Description of the task: Only the stretch below from the line holding "X109890000Y-118260000D03*" through the line holding "X85506Y277632D02*" should be restated, word for word and with both ends included; pictures stay out.

═════ Records to use ═════

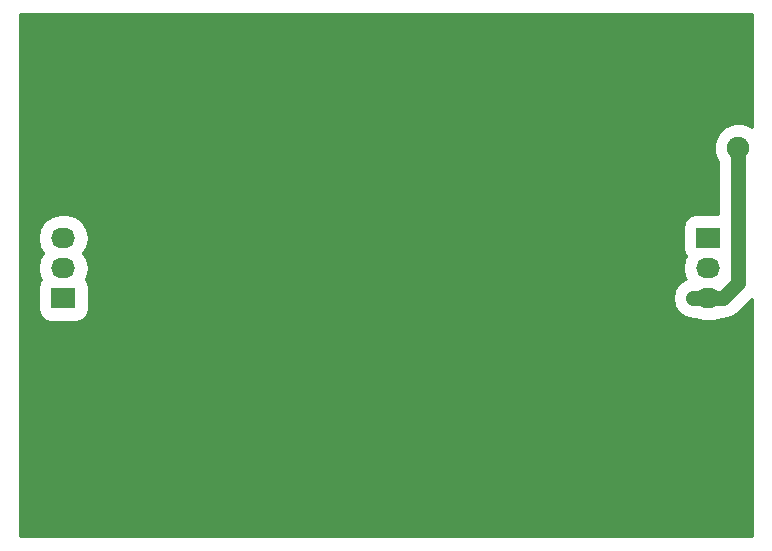
<source format=gbr>
G04 #@! TF.FileFunction,Copper,L2,Bot,Signal*
%FSLAX46Y46*%
G04 Gerber Fmt 4.6, Leading zero omitted, Abs format (unit mm)*
G04 Created by KiCad (PCBNEW 4.0.1-stable) date Tuesday, February 02, 2016 'pmt' 10:50:14 pm*
%MOMM*%
G01*
G04 APERTURE LIST*
%ADD10C,0.100000*%
%ADD11R,2.032000X1.727200*%
%ADD12O,2.032000X1.727200*%
%ADD13C,3.000000*%
%ADD14C,5.000000*%
%ADD15C,1.905000*%
%ADD16C,1.270000*%
%ADD17C,0.254000*%
G04 APERTURE END LIST*
D10*
D11*
X134620000Y-101600000D03*
D12*
X134620000Y-99060000D03*
X134620000Y-96520000D03*
D11*
X189230000Y-96520000D03*
D12*
X189230000Y-99060000D03*
X189230000Y-101600000D03*
D13*
X156210000Y-109220000D03*
X156210000Y-116840000D03*
X167640000Y-116840000D03*
X167640000Y-109220000D03*
X179070000Y-109220000D03*
X179070000Y-116840000D03*
X179070000Y-82550000D03*
X179070000Y-90170000D03*
X167640000Y-90170000D03*
X167640000Y-82550000D03*
X156210000Y-82550000D03*
X156210000Y-90170000D03*
D14*
X133350000Y-119380000D03*
X190500000Y-119380000D03*
X133350000Y-80010000D03*
X190500000Y-80010000D03*
D15*
X191770000Y-88900000D03*
D16*
X189230000Y-101600000D02*
X190500000Y-101600000D01*
X191770000Y-100330000D02*
X191770000Y-88900000D01*
X190500000Y-101600000D02*
X191770000Y-100330000D01*
X189230000Y-101600000D02*
X187960000Y-101600000D01*
D17*
G36*
X192913000Y-87122965D02*
X192185453Y-86820862D01*
X191358177Y-86820140D01*
X190593597Y-87136058D01*
X190008113Y-87720520D01*
X189690862Y-88484547D01*
X189690140Y-89311823D01*
X190006058Y-90076403D01*
X190008000Y-90078348D01*
X190008000Y-94507321D01*
X188214000Y-94507321D01*
X187796359Y-94585906D01*
X187412781Y-94832731D01*
X187155452Y-95209344D01*
X187064921Y-95656400D01*
X187064921Y-97383600D01*
X187143506Y-97801241D01*
X187332436Y-98094848D01*
X187196541Y-98298230D01*
X187045016Y-99060000D01*
X187196541Y-99821770D01*
X187295680Y-99970141D01*
X187285712Y-99972124D01*
X186714078Y-100354078D01*
X186332124Y-100925712D01*
X186198000Y-101600000D01*
X186332124Y-102274288D01*
X186714078Y-102845922D01*
X187285712Y-103227876D01*
X187960000Y-103362000D01*
X188158495Y-103362000D01*
X188273846Y-103439075D01*
X189035616Y-103590600D01*
X189424384Y-103590600D01*
X190186154Y-103439075D01*
X190301505Y-103362000D01*
X190500000Y-103362000D01*
X191174289Y-103227876D01*
X191745922Y-102845922D01*
X192913000Y-101678844D01*
X192913000Y-121793000D01*
X130937000Y-121793000D01*
X130937000Y-96520000D01*
X132435016Y-96520000D01*
X132586541Y-97281770D01*
X132926130Y-97790000D01*
X132586541Y-98298230D01*
X132435016Y-99060000D01*
X132586541Y-99821770D01*
X132724182Y-100027764D01*
X132545452Y-100289344D01*
X132454921Y-100736400D01*
X132454921Y-102463600D01*
X132533506Y-102881241D01*
X132780331Y-103264819D01*
X133156944Y-103522148D01*
X133604000Y-103612679D01*
X135636000Y-103612679D01*
X136053641Y-103534094D01*
X136437219Y-103287269D01*
X136694548Y-102910656D01*
X136785079Y-102463600D01*
X136785079Y-100736400D01*
X136706494Y-100318759D01*
X136517564Y-100025152D01*
X136653459Y-99821770D01*
X136804984Y-99060000D01*
X136653459Y-98298230D01*
X136313870Y-97790000D01*
X136653459Y-97281770D01*
X136804984Y-96520000D01*
X136653459Y-95758230D01*
X136221951Y-95112433D01*
X135576154Y-94680925D01*
X134814384Y-94529400D01*
X134425616Y-94529400D01*
X133663846Y-94680925D01*
X133018049Y-95112433D01*
X132586541Y-95758230D01*
X132435016Y-96520000D01*
X130937000Y-96520000D01*
X130937000Y-77597000D01*
X192913000Y-77597000D01*
X192913000Y-87122965D01*
X192913000Y-87122965D01*
G37*
X192913000Y-87122965D02*
X192185453Y-86820862D01*
X191358177Y-86820140D01*
X190593597Y-87136058D01*
X190008113Y-87720520D01*
X189690862Y-88484547D01*
X189690140Y-89311823D01*
X190006058Y-90076403D01*
X190008000Y-90078348D01*
X190008000Y-94507321D01*
X188214000Y-94507321D01*
X187796359Y-94585906D01*
X187412781Y-94832731D01*
X187155452Y-95209344D01*
X187064921Y-95656400D01*
X187064921Y-97383600D01*
X187143506Y-97801241D01*
X187332436Y-98094848D01*
X187196541Y-98298230D01*
X187045016Y-99060000D01*
X187196541Y-99821770D01*
X187295680Y-99970141D01*
X187285712Y-99972124D01*
X186714078Y-100354078D01*
X186332124Y-100925712D01*
X186198000Y-101600000D01*
X186332124Y-102274288D01*
X186714078Y-102845922D01*
X187285712Y-103227876D01*
X187960000Y-103362000D01*
X188158495Y-103362000D01*
X188273846Y-103439075D01*
X189035616Y-103590600D01*
X189424384Y-103590600D01*
X190186154Y-103439075D01*
X190301505Y-103362000D01*
X190500000Y-103362000D01*
X191174289Y-103227876D01*
X191745922Y-102845922D01*
X192913000Y-101678844D01*
X192913000Y-121793000D01*
X130937000Y-121793000D01*
X130937000Y-96520000D01*
X132435016Y-96520000D01*
X132586541Y-97281770D01*
X132926130Y-97790000D01*
X132586541Y-98298230D01*
X132435016Y-99060000D01*
X132586541Y-99821770D01*
X132724182Y-100027764D01*
X132545452Y-100289344D01*
X132454921Y-100736400D01*
X132454921Y-102463600D01*
X132533506Y-102881241D01*
X132780331Y-103264819D01*
X133156944Y-103522148D01*
X133604000Y-103612679D01*
X135636000Y-103612679D01*
X136053641Y-103534094D01*
X136437219Y-103287269D01*
X136694548Y-102910656D01*
X136785079Y-102463600D01*
X136785079Y-100736400D01*
X136706494Y-100318759D01*
X136517564Y-100025152D01*
X136653459Y-99821770D01*
X136804984Y-99060000D01*
X136653459Y-98298230D01*
X136313870Y-97790000D01*
X136653459Y-97281770D01*
X136804984Y-96520000D01*
X136653459Y-95758230D01*
X136221951Y-95112433D01*
X135576154Y-94680925D01*
X134814384Y-94529400D01*
X134425616Y-94529400D01*
X133663846Y-94680925D01*
X133018049Y-95112433D01*
X132586541Y-95758230D01*
X132435016Y-96520000D01*
X130937000Y-96520000D01*
X130937000Y-77597000D01*
X192913000Y-77597000D01*
X192913000Y-87122965D01*
M02*

</source>
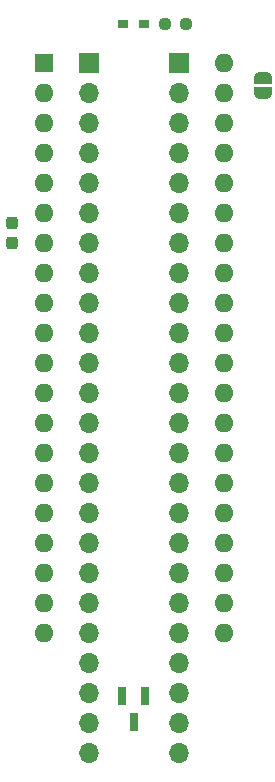
<source format=gbr>
G04 #@! TF.GenerationSoftware,KiCad,Pcbnew,8.0.4+dfsg-1*
G04 #@! TF.CreationDate,2025-02-23T14:49:57+09:00*
G04 #@! TF.ProjectId,bionic-mc6809,62696f6e-6963-42d6-9d63-363830392e6b,6*
G04 #@! TF.SameCoordinates,Original*
G04 #@! TF.FileFunction,Soldermask,Top*
G04 #@! TF.FilePolarity,Negative*
%FSLAX46Y46*%
G04 Gerber Fmt 4.6, Leading zero omitted, Abs format (unit mm)*
G04 Created by KiCad (PCBNEW 8.0.4+dfsg-1) date 2025-02-23 14:49:57*
%MOMM*%
%LPD*%
G01*
G04 APERTURE LIST*
G04 Aperture macros list*
%AMRoundRect*
0 Rectangle with rounded corners*
0 $1 Rounding radius*
0 $2 $3 $4 $5 $6 $7 $8 $9 X,Y pos of 4 corners*
0 Add a 4 corners polygon primitive as box body*
4,1,4,$2,$3,$4,$5,$6,$7,$8,$9,$2,$3,0*
0 Add four circle primitives for the rounded corners*
1,1,$1+$1,$2,$3*
1,1,$1+$1,$4,$5*
1,1,$1+$1,$6,$7*
1,1,$1+$1,$8,$9*
0 Add four rect primitives between the rounded corners*
20,1,$1+$1,$2,$3,$4,$5,0*
20,1,$1+$1,$4,$5,$6,$7,0*
20,1,$1+$1,$6,$7,$8,$9,0*
20,1,$1+$1,$8,$9,$2,$3,0*%
%AMFreePoly0*
4,1,19,0.500000,-0.750000,0.000000,-0.750000,0.000000,-0.744911,-0.071157,-0.744911,-0.207708,-0.704816,-0.327430,-0.627875,-0.420627,-0.520320,-0.479746,-0.390866,-0.500000,-0.250000,-0.500000,0.250000,-0.479746,0.390866,-0.420627,0.520320,-0.327430,0.627875,-0.207708,0.704816,-0.071157,0.744911,0.000000,0.744911,0.000000,0.750000,0.500000,0.750000,0.500000,-0.750000,0.500000,-0.750000,
$1*%
%AMFreePoly1*
4,1,19,0.000000,0.744911,0.071157,0.744911,0.207708,0.704816,0.327430,0.627875,0.420627,0.520320,0.479746,0.390866,0.500000,0.250000,0.500000,-0.250000,0.479746,-0.390866,0.420627,-0.520320,0.327430,-0.627875,0.207708,-0.704816,0.071157,-0.744911,0.000000,-0.744911,0.000000,-0.750000,-0.500000,-0.750000,-0.500000,0.750000,0.000000,0.750000,0.000000,0.744911,0.000000,0.744911,
$1*%
G04 Aperture macros list end*
%ADD10R,0.660400X1.625600*%
%ADD11R,1.600000X1.600000*%
%ADD12O,1.600000X1.600000*%
%ADD13FreePoly0,270.000000*%
%ADD14FreePoly1,270.000000*%
%ADD15O,1.700000X1.700000*%
%ADD16R,1.700000X1.700000*%
%ADD17R,0.965200X0.762000*%
%ADD18RoundRect,0.237500X-0.250000X-0.237500X0.250000X-0.237500X0.250000X0.237500X-0.250000X0.237500X0*%
%ADD19RoundRect,0.237500X0.237500X-0.300000X0.237500X0.300000X-0.237500X0.300000X-0.237500X-0.300000X0*%
G04 APERTURE END LIST*
D10*
X114650001Y-128674000D03*
X112749999Y-128674000D03*
X113700000Y-130806000D03*
D11*
X106080000Y-75080000D03*
D12*
X106080000Y-77620000D03*
X106080000Y-80160000D03*
X106080000Y-82700000D03*
X106080000Y-85240000D03*
X106080000Y-87780000D03*
X106080000Y-90320000D03*
X106080000Y-92860000D03*
X106080000Y-95400000D03*
X106080000Y-97940000D03*
X106080000Y-100480000D03*
X106080000Y-103020000D03*
X106080000Y-105560000D03*
X106080000Y-108100000D03*
X106080000Y-110640000D03*
X106080000Y-113180000D03*
X106080000Y-115720000D03*
X106080000Y-118260000D03*
X106080000Y-120800000D03*
X106080000Y-123340000D03*
X121320000Y-123340000D03*
X121320000Y-120800000D03*
X121320000Y-118260000D03*
X121320000Y-115720000D03*
X121320000Y-113180000D03*
X121320000Y-110640000D03*
X121320000Y-108100000D03*
X121320000Y-105560000D03*
X121320000Y-103020000D03*
X121320000Y-100480000D03*
X121320000Y-97940000D03*
X121320000Y-95400000D03*
X121320000Y-92860000D03*
X121320000Y-90320000D03*
X121320000Y-87780000D03*
X121320000Y-85240000D03*
X121320000Y-82700000D03*
X121320000Y-80160000D03*
X121320000Y-77620000D03*
X121320000Y-75080000D03*
D13*
X124622000Y-76320000D03*
D14*
X124622000Y-77620000D03*
D15*
X117510000Y-133500000D03*
X117510000Y-130960000D03*
X117510000Y-128420000D03*
X117510000Y-125880000D03*
X117510000Y-123340000D03*
X117510000Y-120800000D03*
X117510000Y-118260000D03*
X117510000Y-115720000D03*
X117510000Y-113180000D03*
X117510000Y-110640000D03*
X117510000Y-108100000D03*
X117510000Y-105560000D03*
X117510000Y-103020000D03*
X117510000Y-100480000D03*
X117510000Y-97940000D03*
X117510000Y-95400000D03*
X117510000Y-92860000D03*
X117510000Y-90320000D03*
X117510000Y-87780000D03*
X117510000Y-85240000D03*
X117510000Y-82700000D03*
X117510000Y-80160000D03*
X117510000Y-77620000D03*
D16*
X117510000Y-75080000D03*
X109890000Y-75080000D03*
D15*
X109890000Y-77620000D03*
X109890000Y-80160000D03*
X109890000Y-82700000D03*
X109890000Y-85240000D03*
X109890000Y-87780000D03*
X109890000Y-90320000D03*
X109890000Y-92860000D03*
X109890000Y-95400000D03*
X109890000Y-97940000D03*
X109890000Y-100480000D03*
X109890000Y-103020000D03*
X109890000Y-105560000D03*
X109890000Y-108100000D03*
X109890000Y-110640000D03*
X109890000Y-113180000D03*
X109890000Y-115720000D03*
X109890000Y-118260000D03*
X109890000Y-120800000D03*
X109890000Y-123340000D03*
X109890000Y-125880000D03*
X109890000Y-128420000D03*
X109890000Y-130960000D03*
X109890000Y-133500000D03*
D17*
X114576300Y-71778000D03*
X112823700Y-71778000D03*
D18*
X116343500Y-71778000D03*
X118168500Y-71778000D03*
D19*
X103413000Y-90317800D03*
X103413000Y-88592800D03*
M02*

</source>
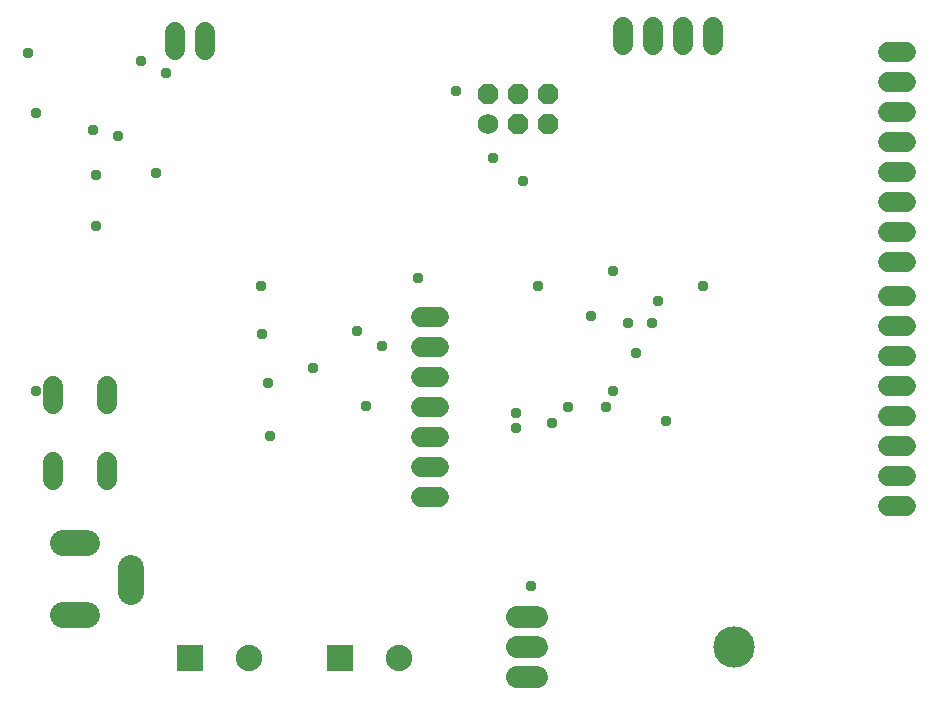
<source format=gbr>
G04 EAGLE Gerber RS-274X export*
G75*
%MOMM*%
%FSLAX34Y34*%
%LPD*%
%INSoldermask Bottom*%
%IPPOS*%
%AMOC8*
5,1,8,0,0,1.08239X$1,22.5*%
G01*
%ADD10C,2.203200*%
%ADD11C,1.727200*%
%ADD12C,1.727200*%
%ADD13P,1.869504X8X22.500000*%
%ADD14C,1.879600*%
%ADD15C,3.505200*%
%ADD16R,2.235200X2.235200*%
%ADD17C,2.235200*%
%ADD18C,0.959600*%


D10*
X68650Y144200D02*
X48650Y144200D01*
X48650Y83200D02*
X68650Y83200D01*
X106650Y103200D02*
X106650Y123200D01*
D11*
X40294Y197368D02*
X40294Y212608D01*
X85506Y212608D02*
X85506Y197368D01*
X40294Y262392D02*
X40294Y277632D01*
X85506Y277632D02*
X85506Y262392D01*
D12*
X408900Y499450D03*
D13*
X434300Y499450D03*
X459700Y499450D03*
X408900Y524850D03*
X434300Y524850D03*
X459700Y524850D03*
D14*
X450132Y81550D02*
X433368Y81550D01*
X433368Y56150D02*
X450132Y56150D01*
X450132Y30750D02*
X433368Y30750D01*
D15*
X617010Y56150D03*
D16*
X283550Y46950D03*
D17*
X333550Y46950D03*
D16*
X156400Y47350D03*
D17*
X206400Y47350D03*
D11*
X747430Y559800D02*
X762670Y559800D01*
X762670Y534400D02*
X747430Y534400D01*
X747430Y509000D02*
X762670Y509000D01*
X762670Y483600D02*
X747430Y483600D01*
X747430Y458200D02*
X762670Y458200D01*
X762670Y432800D02*
X747430Y432800D01*
X747430Y407400D02*
X762670Y407400D01*
X762670Y382000D02*
X747430Y382000D01*
X747530Y175400D02*
X762770Y175400D01*
X762770Y200800D02*
X747530Y200800D01*
X747530Y226200D02*
X762770Y226200D01*
X762770Y251600D02*
X747530Y251600D01*
X747530Y277000D02*
X762770Y277000D01*
X762770Y302400D02*
X747530Y302400D01*
X747530Y327800D02*
X762770Y327800D01*
X762770Y353200D02*
X747530Y353200D01*
X367120Y335400D02*
X351880Y335400D01*
X351880Y310000D02*
X367120Y310000D01*
X367120Y284600D02*
X351880Y284600D01*
X351880Y259200D02*
X367120Y259200D01*
X367120Y233800D02*
X351880Y233800D01*
X351880Y208400D02*
X367120Y208400D01*
X367120Y183000D02*
X351880Y183000D01*
X599000Y565830D02*
X599000Y581070D01*
X573600Y581070D02*
X573600Y565830D01*
X548200Y565830D02*
X548200Y581070D01*
X522800Y581070D02*
X522800Y565830D01*
X143510Y561340D02*
X143510Y576580D01*
X168910Y576580D02*
X168910Y561340D01*
D18*
X73660Y494030D03*
X76200Y455930D03*
X114300Y552450D03*
X135890Y542290D03*
X215900Y361950D03*
X222250Y279400D03*
X223534Y234936D03*
X547370Y330200D03*
X527050Y330200D03*
X349250Y368300D03*
X412750Y469900D03*
X260350Y292100D03*
X217170Y321310D03*
X25400Y508000D03*
X95250Y488950D03*
X127000Y457200D03*
X76200Y412750D03*
X19050Y558800D03*
X381000Y527050D03*
X495300Y336550D03*
X25400Y273050D03*
X514350Y374650D03*
X438150Y450850D03*
X514350Y273050D03*
X558800Y247650D03*
X431800Y241300D03*
X462280Y246094D03*
X508014Y259066D03*
X444500Y107950D03*
X533400Y304800D03*
X431800Y254000D03*
X476250Y259694D03*
X304800Y260350D03*
X318770Y311150D03*
X450850Y361950D03*
X590550Y361950D03*
X552450Y349250D03*
X297180Y323850D03*
M02*

</source>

═════

Exercise response:
X109890000Y-118260000D03*
X109890000Y-120800000D03*
X109890000Y-123340000D03*
X109890000Y-125880000D03*
X109890000Y-128420000D03*
X109890000Y-130960000D03*
X109890000Y-133500000D03*
D17*
X114576300Y-71778000D03*
X112823700Y-71778000D03*
D18*
X116343500Y-71778000D03*
X118168500Y-71778000D03*
D19*
X103413000Y-90317800D03*
X103413000Y-88592800D03*
M02*

</source>
<source format=gbr>
G04 EAGLE Gerber RS-274X export*
G75*
%MOMM*%
%FSLAX34Y34*%
%LPD*%
%INSoldermask Bottom*%
%IPPOS*%
%AMOC8*
5,1,8,0,0,1.08239X$1,22.5*%
G01*
%ADD10C,2.203200*%
%ADD11C,1.727200*%
%ADD12C,1.727200*%
%ADD13P,1.869504X8X22.500000*%
%ADD14C,1.879600*%
%ADD15C,3.505200*%
%ADD16R,2.235200X2.235200*%
%ADD17C,2.235200*%
%ADD18C,0.959600*%


D10*
X68650Y144200D02*
X48650Y144200D01*
X48650Y83200D02*
X68650Y83200D01*
X106650Y103200D02*
X106650Y123200D01*
D11*
X40294Y197368D02*
X40294Y212608D01*
X85506Y212608D02*
X85506Y197368D01*
X40294Y262392D02*
X40294Y277632D01*
X85506Y277632D02*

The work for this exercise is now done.